"Be jabers, John," retorted Terence, "ye should have prepared for it before you left home. I saw Father Mahan just before I left, and he tould me to do my duty like a thrue Irishman; and that if I was kilt in such a cause I wud go straight through, and be hardly asked to stay over night in Purgatory. There's my poor brother, peace to his soul;—and did ye hear——"
"But, Terence," interrupted John, "I am not afraid of death; and for the judgment after death I have made all the preparation I could in my poor way, and I can trust that to my Maker; but"——and here John clapped his hand over his left breast.
"Oh, I see," said Terence. "It's a case of disease of the heart."
"I want you, in case I fall, to take the daguerreotype that you will find in the inside pocket on the left side of my blouse, and a sealed letter, and see that both are sent to the address upon the letter," continued John.
"Faith, will I, John. But who tould you that you wud be kilt, and meself that's alone and friendless escape? Well, I'll take them, John, if I have to go meself; and it's Terence McCarty that will not see her suffer; and maybe—but it's hard seeing how a girl could take a fancy to a short curly-headed Irishman, like meself, after having loved a sthrapping, straight-haired man like you."
How John relished the winding-up of the corporal's offer could not well be seen, as an order to resume the step interrupted the conversation.
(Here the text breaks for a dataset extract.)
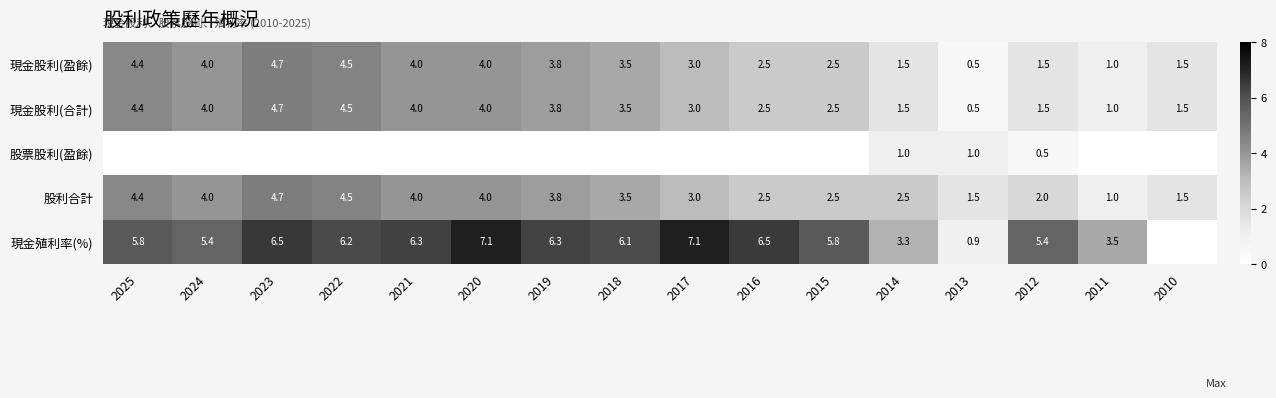

True or false: 現金股利(盈餘) has a value of 1.5 at 2012.

True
Progress was slow, necessarily, from the caution required in the approach to the river. Over the rolling ground, to an artillery accompaniment unequalled in grandeur, the troops trudged slowly along. Here and there was a countenance of serious determination, but the great mass were gay and reckless, as soldiers proverbially are, of the risks the future might hold in reserve.
After a succession of short marches and halts, the forward movement appeared to cease about four o'clock in the afternoon, and the men quietly rested on their arms, as well as the damp, and in many places muddy ground would allow. Towards evening countless fires, fed by the dry bushes found in abundance upon the old fields of Virginia, showed that amidst war's alarms the men were not unmindful of coffee.
Throughout the day, with but brief cessation, artillery firing had continued. The booming of the siege guns, mingled with the sharp rattle of the light, and the louder roar of the heavy batteries, all causing countless echoes among the neighboring hills, completed the carnival of sound.